FROM September 1, 2024, contributions to retirement funds will be split, with one-third going into a “savings component” pot and two-thirds going into a “retirement component” pot.
The two-pot retirement reform allows pre-retirement access to a portion of one’s retirement assets in times of personal stress such as medical bills or unemployment and arose out of trade union pressure to access retirement funds during the national lockdown in 2020 when many people could not go to their place of employment due to fears that they would spread the Covid-19 virus.
The need to access savings funds is also evident in the penalties incurred by members of the public when they redeem their RSA Savings bonds before maturity.
These penalties have surged from R136 million in February 2022 to R715m in June 2023.
The two-pot system will assist retirement fund members in times of need while encouraging higher savings rates and ensuring preservation of the remainder of savings to retirement. The Treasury said it would also harmonise permissible pre-retirement withdrawals across funds.
Contributions remain tax-deductible and tax-free while growing in the fund. Retirement fund members will be able to withdraw amounts from the savings component before retirement, while the retirement component will remain protected.
Savings accumulated up to the date of implementation will not be affected, except for the initial seed capital amount. This amount will be the lower of 10% of the fund value on August 31, 2024 or R30 000, and will be transferred from accumulated retirement savings to the savings component to assist fund members who may prefer an immediate withdrawal due to a financial emergency.
This seeding will be a once-off event. If not used, it will still be available in the future.
Pre-retirement withdrawals from the savings component will be taxed at marginal rates, like all other income. However, when taxable income is lower, taxpayers will be taxed at lower rates.

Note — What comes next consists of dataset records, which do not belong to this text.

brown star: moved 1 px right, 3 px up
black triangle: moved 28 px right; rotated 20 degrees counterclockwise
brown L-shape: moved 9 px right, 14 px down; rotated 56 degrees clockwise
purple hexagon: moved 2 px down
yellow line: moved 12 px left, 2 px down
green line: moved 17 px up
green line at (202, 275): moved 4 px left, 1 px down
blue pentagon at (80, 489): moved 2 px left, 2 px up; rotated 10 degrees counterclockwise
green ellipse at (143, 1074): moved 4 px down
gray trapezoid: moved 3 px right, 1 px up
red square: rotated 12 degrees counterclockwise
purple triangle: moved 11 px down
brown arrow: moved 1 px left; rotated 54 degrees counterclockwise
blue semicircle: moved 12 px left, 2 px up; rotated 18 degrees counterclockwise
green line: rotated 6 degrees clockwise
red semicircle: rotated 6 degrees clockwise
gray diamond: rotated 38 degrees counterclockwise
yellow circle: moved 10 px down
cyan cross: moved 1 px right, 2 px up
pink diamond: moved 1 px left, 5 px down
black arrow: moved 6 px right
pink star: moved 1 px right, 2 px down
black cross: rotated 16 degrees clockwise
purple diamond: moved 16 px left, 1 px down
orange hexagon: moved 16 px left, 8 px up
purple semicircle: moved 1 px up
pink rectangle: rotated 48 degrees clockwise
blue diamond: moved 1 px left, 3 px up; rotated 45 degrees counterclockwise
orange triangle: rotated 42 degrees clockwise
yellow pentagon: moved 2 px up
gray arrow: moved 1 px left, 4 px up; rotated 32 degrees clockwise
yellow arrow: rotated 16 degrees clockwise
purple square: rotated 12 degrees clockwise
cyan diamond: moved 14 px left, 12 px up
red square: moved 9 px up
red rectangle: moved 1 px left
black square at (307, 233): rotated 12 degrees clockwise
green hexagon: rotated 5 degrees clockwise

Only one withdrawal may take place in a tax year, and the minimum withdrawal amount is R2 000.
The Treasury noted that the optimal option is still to preserve retirement savings as long as possible, as the amounts grow at compound rates and can attract lower tax rates. Amounts left in the savings component on retirement can be withdrawn and will be taxed according to the retirement lump sum table, which includes a tax-free lump sum of R550 000.
The reforms will be implemented through amendments contained in the Revenue Laws Amendment Bill and the Pension Fund Amendment Bill, both currently before Parliament. This will enable changes to fund rules of retirement funds.
An estimated R5 billion is likely to be raised in 2024/25 due to tax collected as fund members access once-off withdrawals due to the two-pot retirement reform.
The seed capital transfer is a once-off event, so this revenue will not flow into the following fiscal years.